- **AVAILABLE DATA**
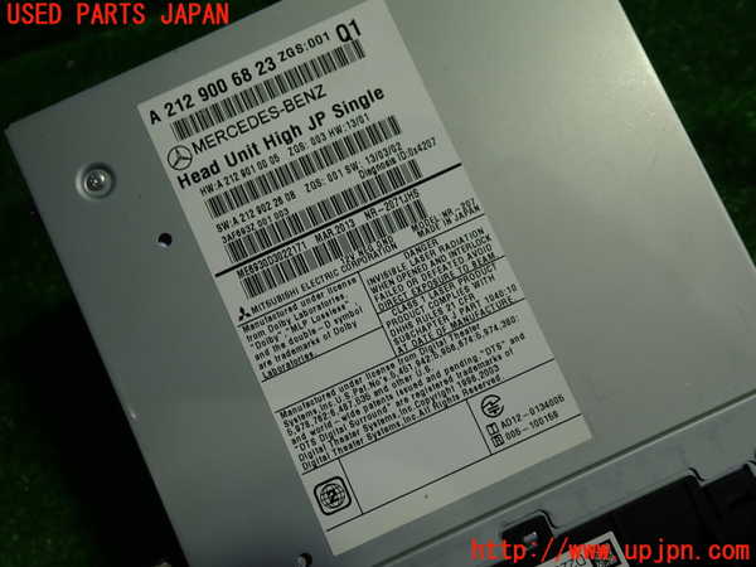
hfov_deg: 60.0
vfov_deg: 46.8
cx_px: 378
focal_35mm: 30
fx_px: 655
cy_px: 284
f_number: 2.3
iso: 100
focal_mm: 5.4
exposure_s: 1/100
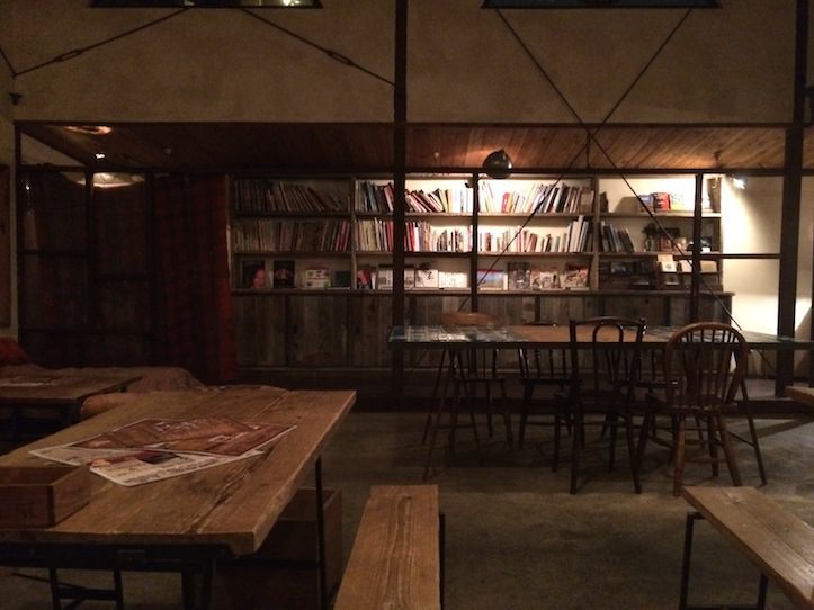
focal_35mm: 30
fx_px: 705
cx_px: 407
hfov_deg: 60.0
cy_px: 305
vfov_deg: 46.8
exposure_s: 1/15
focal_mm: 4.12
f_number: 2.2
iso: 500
---
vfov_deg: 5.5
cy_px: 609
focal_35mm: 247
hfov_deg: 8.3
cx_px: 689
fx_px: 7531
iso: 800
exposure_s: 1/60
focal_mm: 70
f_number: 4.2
---
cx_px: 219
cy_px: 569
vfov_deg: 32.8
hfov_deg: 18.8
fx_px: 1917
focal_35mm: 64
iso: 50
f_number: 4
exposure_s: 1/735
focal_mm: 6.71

- **WHAT THE TASK REQUIRES**
Send back an exact copy of only the lines from the line with "vfov_deg: 5.5" up to and including the line with "f_number: 4.2" in the data above.

- **OUTPUT**
vfov_deg: 5.5
cy_px: 609
focal_35mm: 247
hfov_deg: 8.3
cx_px: 689
fx_px: 7531
iso: 800
exposure_s: 1/60
focal_mm: 70
f_number: 4.2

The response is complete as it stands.